Try it:
As you reproduce every line below, keep it exactly as written and leave out the images.

Human keypoint data:
*** Block opens ***
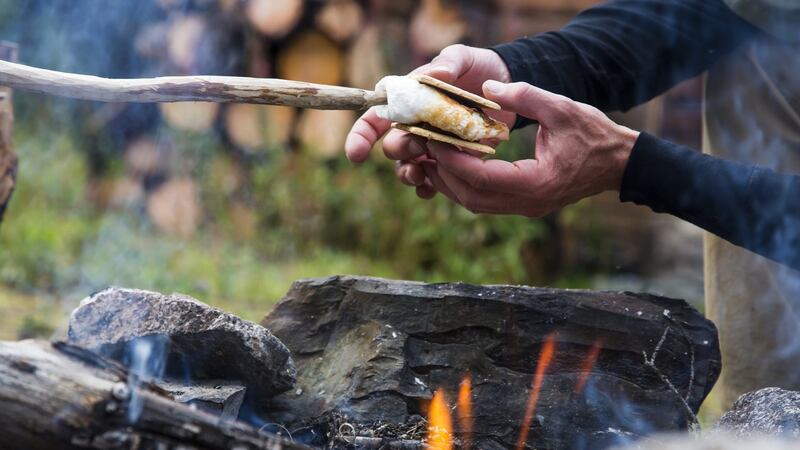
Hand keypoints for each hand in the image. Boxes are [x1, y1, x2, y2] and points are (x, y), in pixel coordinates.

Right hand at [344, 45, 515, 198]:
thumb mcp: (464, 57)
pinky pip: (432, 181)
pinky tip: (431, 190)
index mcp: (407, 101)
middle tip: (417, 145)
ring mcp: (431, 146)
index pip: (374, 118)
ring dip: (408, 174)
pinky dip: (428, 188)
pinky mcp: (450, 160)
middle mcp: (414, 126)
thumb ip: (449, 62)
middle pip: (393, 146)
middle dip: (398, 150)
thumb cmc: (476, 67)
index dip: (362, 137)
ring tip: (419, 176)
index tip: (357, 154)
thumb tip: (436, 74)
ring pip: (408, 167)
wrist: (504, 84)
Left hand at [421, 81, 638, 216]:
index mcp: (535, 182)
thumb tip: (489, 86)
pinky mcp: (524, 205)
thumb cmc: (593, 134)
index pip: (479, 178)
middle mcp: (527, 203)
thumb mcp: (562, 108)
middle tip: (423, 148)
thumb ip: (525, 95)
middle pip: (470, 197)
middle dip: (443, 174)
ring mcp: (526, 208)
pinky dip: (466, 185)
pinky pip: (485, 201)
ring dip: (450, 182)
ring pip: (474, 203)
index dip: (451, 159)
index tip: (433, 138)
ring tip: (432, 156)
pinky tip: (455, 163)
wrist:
*** Block closes ***
Solution for this problem:
Hand keypoints for each hand in the image. Boxes are [x1, y1, x2, y2] and points are (x, y), in pixel coordinates.

Right hand at [344, 45, 515, 198]:
thumb mcp: (464, 57)
pinky pip: (432, 181)
pinky tip: (431, 190)
index mcp: (407, 101)
middle tip: (417, 145)
ring mcp: (431, 146)
index pip: (374, 118)
ring dip: (408, 174)
pinky dip: (428, 188)
pinky mcp: (450, 160)
middle mcp: (414, 126)
thumb ip: (449, 62)
middle pip: (393, 146)
middle dip: (398, 150)
thumb cmc: (476, 67)
index dip: (362, 137)
ring tip: (419, 176)
index tip: (357, 154)
thumb tip: (436, 74)
ring pip: (408, 167)
wrist: (504, 84)
Left hand at [421, 81, 638, 216]:
index mcp: (535, 182)
thumb tip: (489, 86)
pinky mcp: (524, 205)
thumb cmc: (593, 134)
index pip: (479, 178)
middle mcp: (527, 203)
thumb mcp: (562, 108)
middle tip: (423, 148)
thumb ip: (525, 95)
middle pip: (470, 197)
middle dip: (443, 174)
ring mcp: (526, 208)
pinky dip: (466, 185)
pinky pip: (485, 201)
ring dip: (450, 182)
ring pip: (474, 203)
index dip: (451, 159)
index tip: (433, 138)
ring tip: (432, 156)
pinky tip: (455, 163)
wrist:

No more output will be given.